_Consigne écrite_.
D'après le texte cité sur les œuvres d'Alexandre Capan, quel titre reçoit la photographie travaillée d'une toile ?

_Texte cité_.
******

Plus on s’éloigne et moins on voit; et plus on avance et moins on reconnaît quoi que ce soit. Pourtant c’est bien le réel qui se manifeste à travers cette impossibilité de voir véritablement. Un réel intériorisé, un état provisoire de notre être, un monde visualisé par la rêverie et l’inconscient. Les oeuvres d’Alexandre Capan se jaugent en s’approchant et en reculant. Elles nous disent que ce que nous regardons existe et n’existe pas. Ce qui apparaît ne nous est pas familier, à première vue, mais il faut pourtant à un moment que cela nous soit familier pour que cela apparaisse enfin. C’est cet instant précis qui nous révèle que l’art possède ce pouvoir incomparable de nous plonger dans un monde ouvert de toutes parts. Le plaisir primaire de tracer une ligne ou de multiplier un trait comme au premier jour de l’Humanité laisse apparaître des images furtives que ne promeut aucun exotisme, ici le phénoménal est banal. Revient sans cesse la question : qu’est-ce qu’une image vraie ? Comment imaginer l’icône véritable qui conserve le lien avec notre nature archaïque ? Il semble qu’elle soit dans l’entre-deux, éphémère, souveraine dans son mutisme, sans leçon pour qui que ce soit, irrécupérable à l’anecdote, répétable indéfiniment et se réinventant indéfiniment. Une oeuvre d’Alexandre Capan fait corps avec ce qu’elle désigne. C’est un corps apparemment muet car tout parle autour de nous depuis trop longtemps. Jusqu’à la tautologie décalée : la photographie travaillée d’une toile s’intitulera « toile ». Un pinceau est un pinceau. Une traînée de couleur est une traînée de couleur. Les outils de l’artiste parlent pour lui. Une feuille de papier est une feuille de papier. Rien n’est vierge. Notre regard est très ancien et il s’agit de le rajeunir car nous ne savons plus voir.

******

_Données sources_.
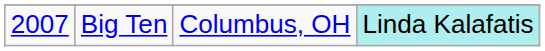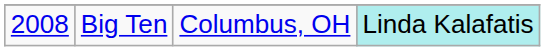Big Ten | column 1: 2007 -> 2008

******

_Réponse écrite_.
« Toile ».